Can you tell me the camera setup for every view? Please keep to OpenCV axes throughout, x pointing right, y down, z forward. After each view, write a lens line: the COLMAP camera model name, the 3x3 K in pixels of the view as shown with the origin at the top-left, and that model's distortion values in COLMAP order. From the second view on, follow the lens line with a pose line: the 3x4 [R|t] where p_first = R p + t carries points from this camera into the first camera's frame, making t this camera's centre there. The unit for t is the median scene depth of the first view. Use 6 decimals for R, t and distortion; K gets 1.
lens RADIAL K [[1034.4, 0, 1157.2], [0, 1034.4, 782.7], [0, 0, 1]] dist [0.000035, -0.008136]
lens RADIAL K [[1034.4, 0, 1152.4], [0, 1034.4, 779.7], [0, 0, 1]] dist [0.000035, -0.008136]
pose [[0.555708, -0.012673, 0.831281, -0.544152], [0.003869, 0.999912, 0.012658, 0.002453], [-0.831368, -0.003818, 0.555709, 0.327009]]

* * *

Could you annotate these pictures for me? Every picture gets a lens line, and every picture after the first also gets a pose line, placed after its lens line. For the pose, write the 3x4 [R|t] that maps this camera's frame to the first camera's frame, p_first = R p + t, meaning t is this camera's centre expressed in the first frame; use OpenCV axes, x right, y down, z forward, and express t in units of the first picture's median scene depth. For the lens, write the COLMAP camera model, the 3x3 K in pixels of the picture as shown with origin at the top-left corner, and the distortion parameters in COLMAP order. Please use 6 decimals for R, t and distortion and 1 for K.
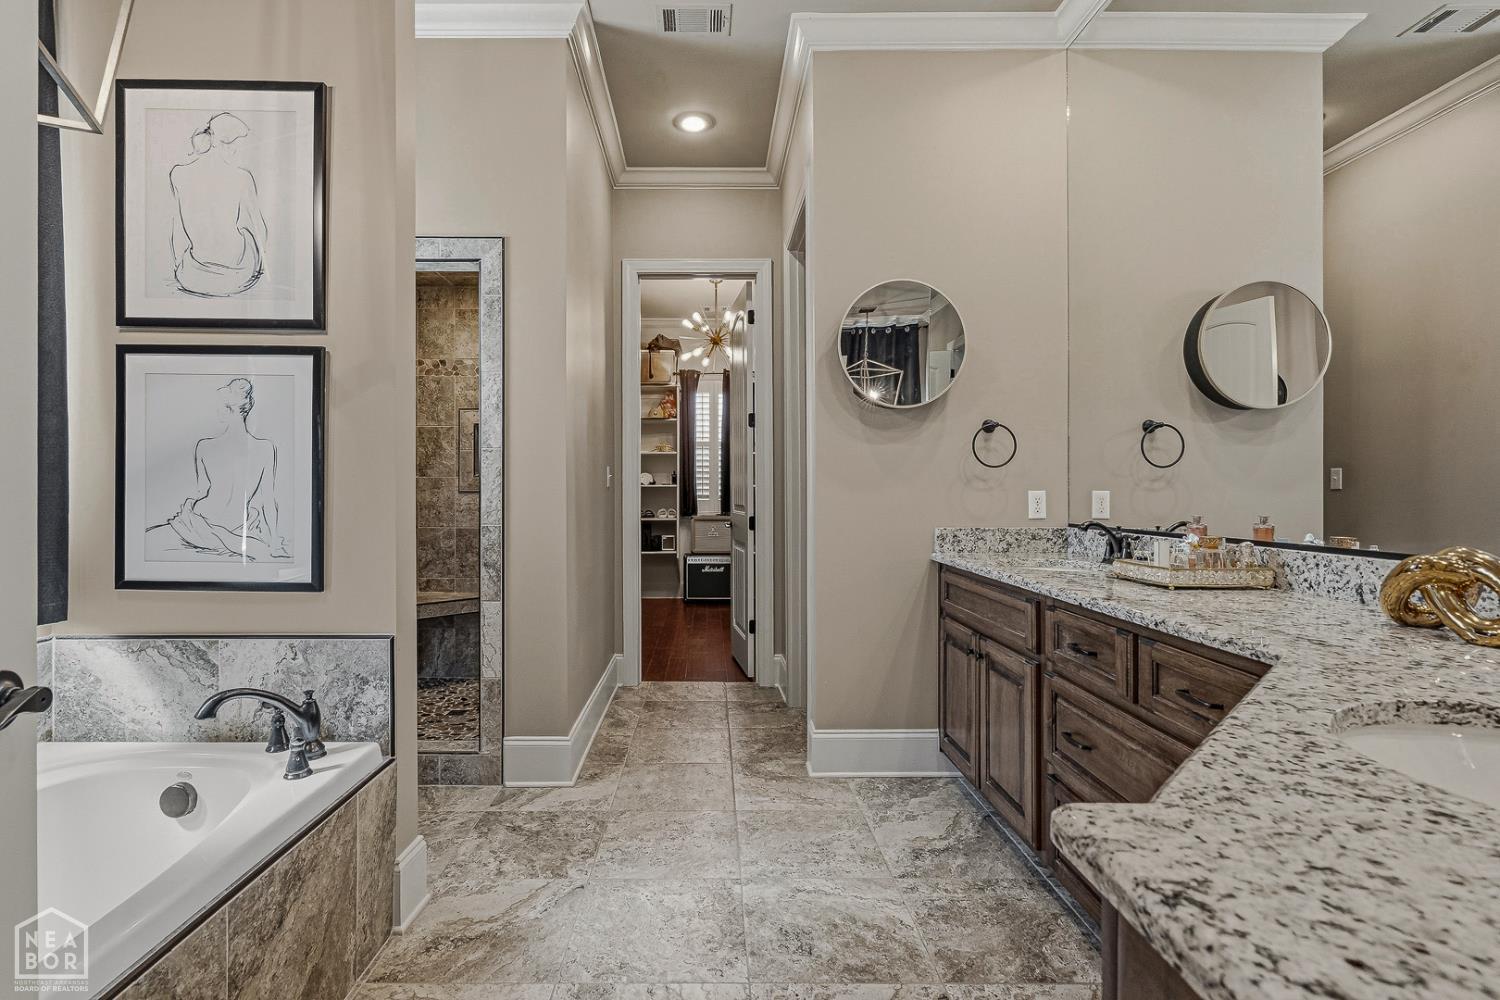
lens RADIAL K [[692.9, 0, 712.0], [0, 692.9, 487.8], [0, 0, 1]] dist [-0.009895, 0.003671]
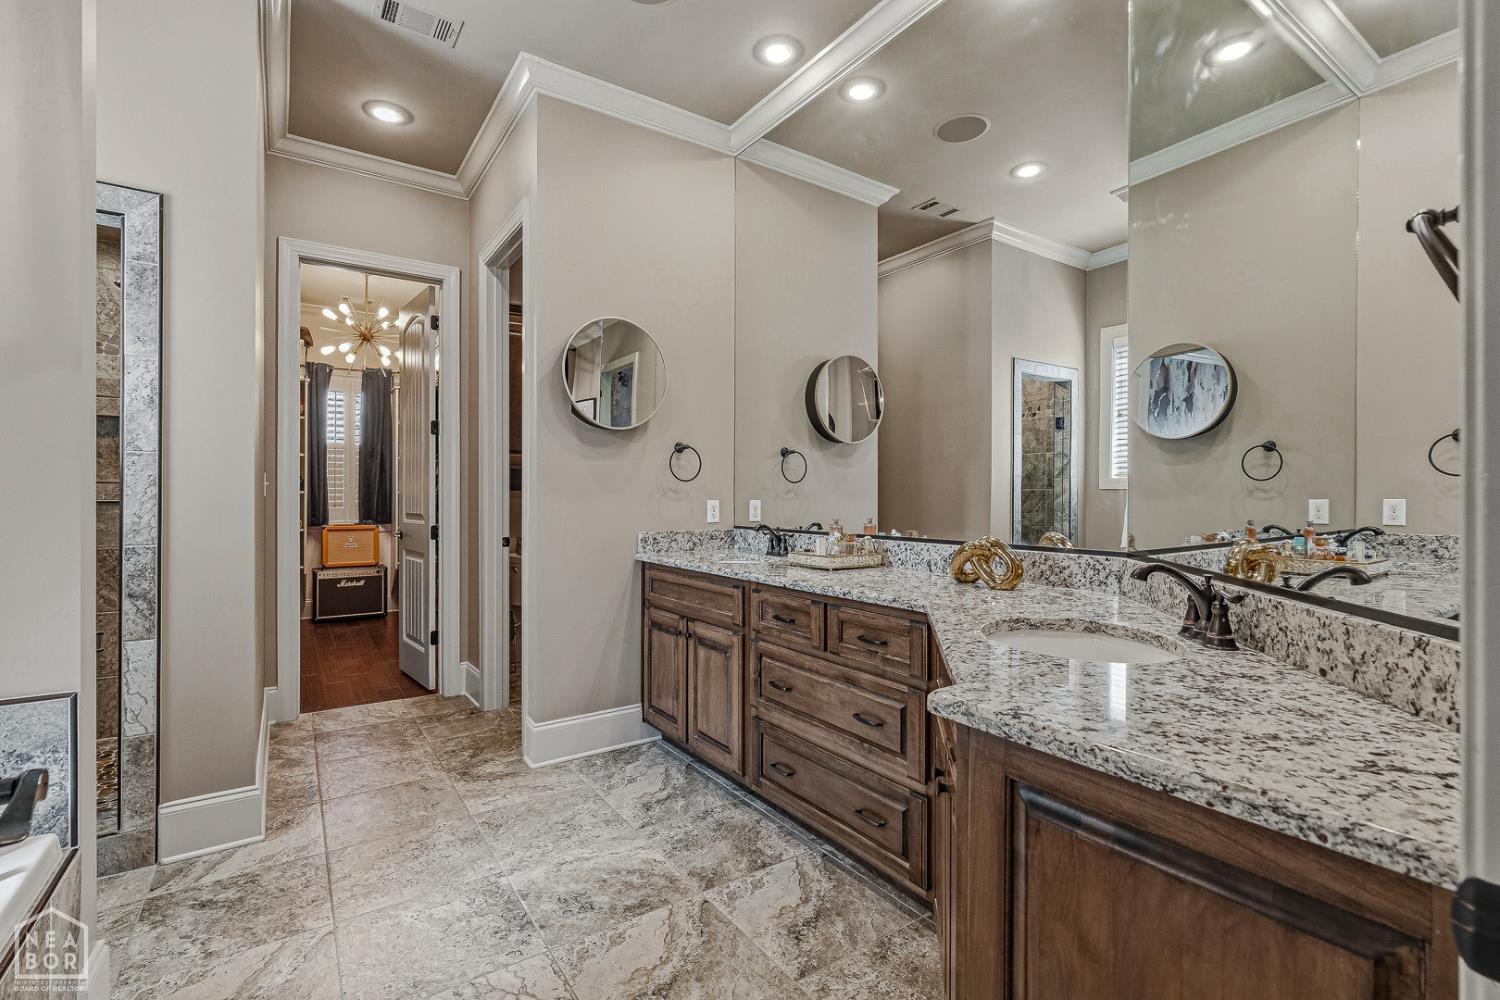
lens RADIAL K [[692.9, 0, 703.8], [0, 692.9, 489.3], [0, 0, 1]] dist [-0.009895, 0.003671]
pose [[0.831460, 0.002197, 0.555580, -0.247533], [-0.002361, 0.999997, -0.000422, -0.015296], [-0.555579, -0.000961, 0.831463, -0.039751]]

Work order
Copy the material from the line with "Can you tell" to the line with "782.7], [0, 0, 1]] dist [0.000035, -0.008136]", swapping "view" for "image" and leaving everything else unchanged.

Written response
Can you tell me the camera setup for every image? Please keep to OpenCV axes throughout, x pointing right, y down, z forward. After each image, write a lens line: the COLMAP camera model name, the 3x3 K in pixels of the image as shown with the origin at the top-left, and that model's distortion values in COLMAP order. From the second image on, follow the lens line with a pose line: the 3x4 [R|t] where p_first = R p + t carries points from this camera into the first camera's frame, making t this camera's centre there. The unit for t is the median scene depth of the first image. Use 6 decimals for R, t and distortion; K gets 1.
lens RADIAL K [[1034.4, 0, 1157.2], [0, 1034.4, 782.7], [0, 0, 1]] dist [0.000035, -0.008136]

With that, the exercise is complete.